Published online Mar 27, 2016. doi: 10.4240/wjgs.v8.i3.232
Peer-review started: September 7, 2015
First decision: December 7, 2015
Revised: December 19, 2015
Accepted: January 21, 2016
Article in press: January 22, 2016
Published online: March 27, 2016
In the setting of Hemorrhoidal Disease treatment, the option of conventional hemorrhoidectomy is highly effective, but it is still associated with postoperative pain and discomfort. For this reason, technical alternatives have been developed in order to reduce complications and to provide better postoperative recovery. To accomplish this aim, non-excisional techniques such as stapled hemorrhoidectomy and Doppler-guided hemorrhoidal ligation have been introduced into clinical practice with high expectations. The aim of this article is to revise the literature about transanal hemorrhoidal dearterialization technique in the treatment of hemorrhoidal disease, looking into its evolution, results and possible benefits over other modalities of surgical treatment. The literature review showed that Doppler-guided hemorrhoidal dearterialization is a safe and effective method to treat grades II to IV hemorrhoidal disease. Outcomes in patients presenting prolapse are satisfactory and the association of anopexy is an important aspect of this operation. Anal physiology disturbances are rarely observed and mainly transitory. This technique is an excellent option for every patient, especially in those with previous anal surgeries and in patients with previous alterations of fecal continence, when an additional procedure might represent a risk of definitive incontinence.

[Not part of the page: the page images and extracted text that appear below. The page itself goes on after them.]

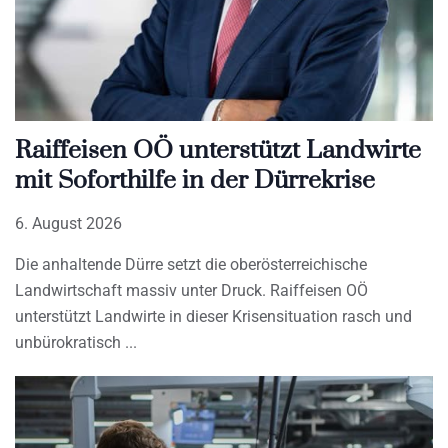
Raiffeisen OÖ unterstützt Landwirte
mit Soforthilfe in der Dürrekrise
6. August 2026
Die anhaltende Dürre setzt die oberösterreichische
Landwirtschaft massiv unter Druck. Raiffeisen OÖ
unterstützt Landwirte in dieser Krisensituation rasch und
unbürokratisch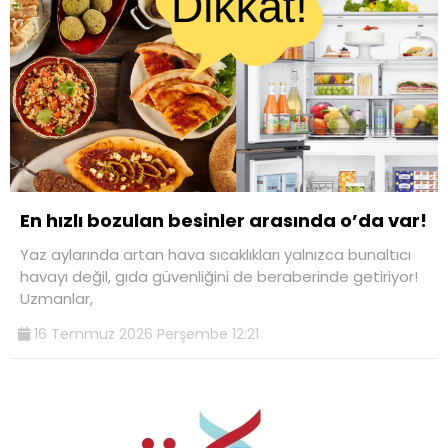
En hızlı bozulan besinler arasında o’da var!
Yaz aylarında artan hava sıcaklıkları yalnızca bunaltıcı
havayı değil, gıda güvenliğini de beraberinde getiriyor!
Uzmanlar,
16 Temmuz 2026 Perşembe 12:21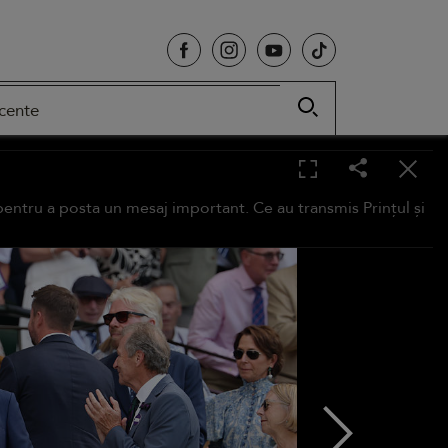
cente
pentru a posta un mesaj important. Ce au transmis Prințul și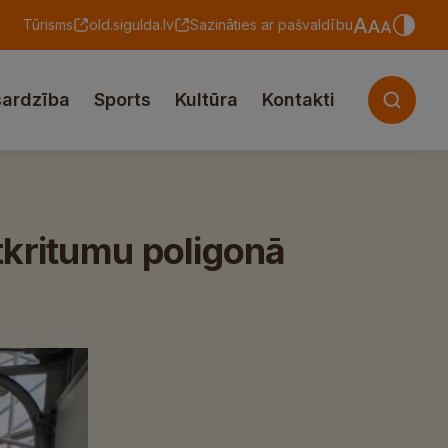
Tūrisms
old.sigulda.lv
Sazināties ar pašvaldību
sardzība
Sports
Kultūra
Kontakti
tkritumu poligonā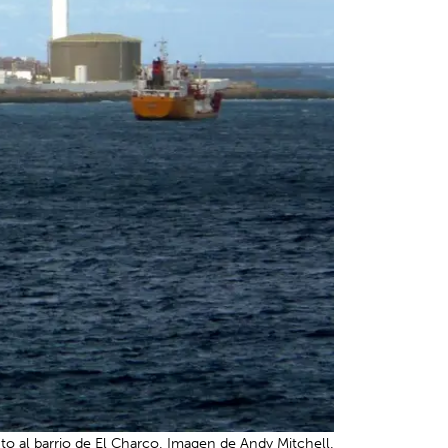
nto al barrio de El Charco. Imagen de Andy Mitchell.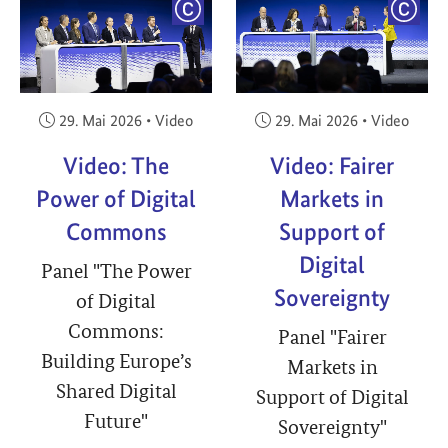
YRIGHT
COPYRIGHT
COPY
Veröffentlicht am:
Veröffentlicht am:
29. Mai 2026
•
Video
29. Mai 2026
•
Video
Video: The
Video: Fairer
Power of Digital
Markets in
Commons
Support of
Digital
Panel "The Power
Sovereignty
of Digital
Commons:
Panel "Fairer
Building Europe’s
Markets in
Shared Digital
Support of Digital
Future"
Sovereignty"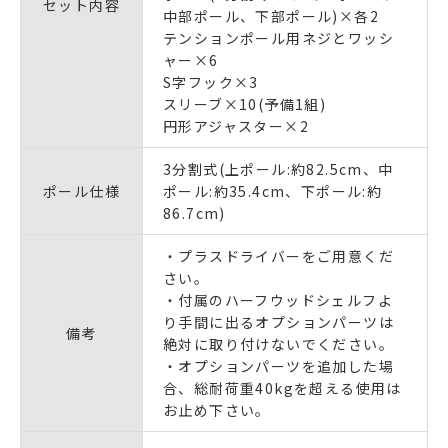
セット内容
中部ポール、下部ポール)×各2
テンションポール用ネジとワッシ
ャー×6
S字フック×3
スリーブ×10(予備1組)
円形アジャスター×2
3分割式(上ポール:約82.5cm、中
ポール仕様
ポール:約35.4cm、下ポール:約
86.7cm)
・プラスドライバーをご用意くだ
さい。
・付属のハーフウッドシェルフよ
り手間に出るオプションパーツは
備考
絶対に取り付けないでください。
・オプションパーツを追加した場
合、総耐荷重40kgを超える使用は
お止め下さい。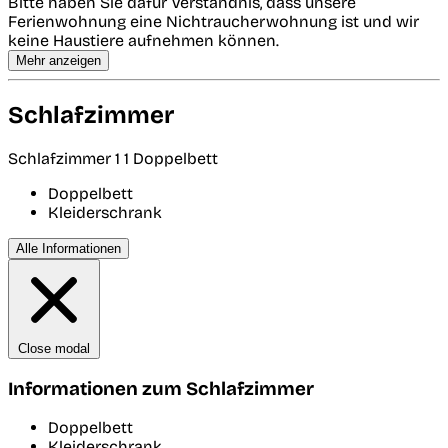
Bitte haben Sie dafür Verständnis, dass unsere
Ferienwohnung eine Nichtraucherwohnung ist und wir
keine Haustiere aufnehmen können.
Mehr anzeigen
Schlafzimmer
Schlafzimmer 1
1 Doppelbett
Doppelbett
Kleiderschrank
Alle Informationen
Close modal
Informationen zum Schlafzimmer
Doppelbett
Kleiderschrank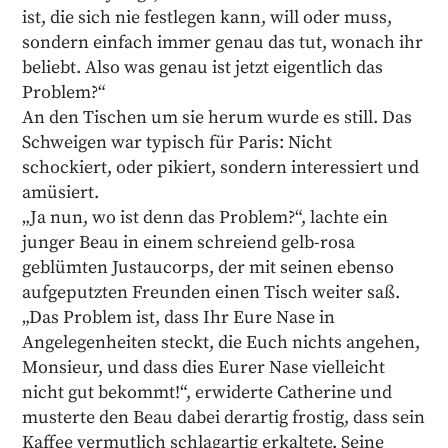
ist, die sich nie festlegen kann, will oder muss,
sondern einfach immer genau das tut, wonach ihr
beliebt. Also was genau ist jetzt eigentlich das
Problem?“
An den Tischen um sie herum wurde es still. Das
Schweigen war typisch für Paris: Nicht
schockiert, oder pikiert, sondern interessiert und
amüsiert.
„Ja nun, wo ist denn das Problem?“, lachte ein
junger Beau in einem schreiend gelb-rosa
geblümten Justaucorps, der mit seinen ebenso
aufgeputzten Freunden einen Tisch weiter saß.
„Das Problem ist, dass Ihr Eure Nase in
Angelegenheiten steckt, die Euch nichts angehen,
Monsieur, und dass dies Eurer Nase vielleicht
nicht gut bekommt!“, erwiderte Catherine und
musterte den Beau dabei derartig frostig, dass sein
Kaffee vermutlich schlagartig erkaltete. Seine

Core tip: Management of hemorrhoidal disease is a tough task. First of all, because there are some technical alternatives that should be adequately indicated to different patients; secondly, because patients desire a good alternative associated with low morbidity, good long-term results and less postoperative pain. In this setting, the transanal hemorrhoidal dearterialization (THD) technique is considered a safe and effective choice for internal hemorrhoids of grades II to IV. The present paper reviews technical aspects and literature results of THD in comparison to other operative techniques.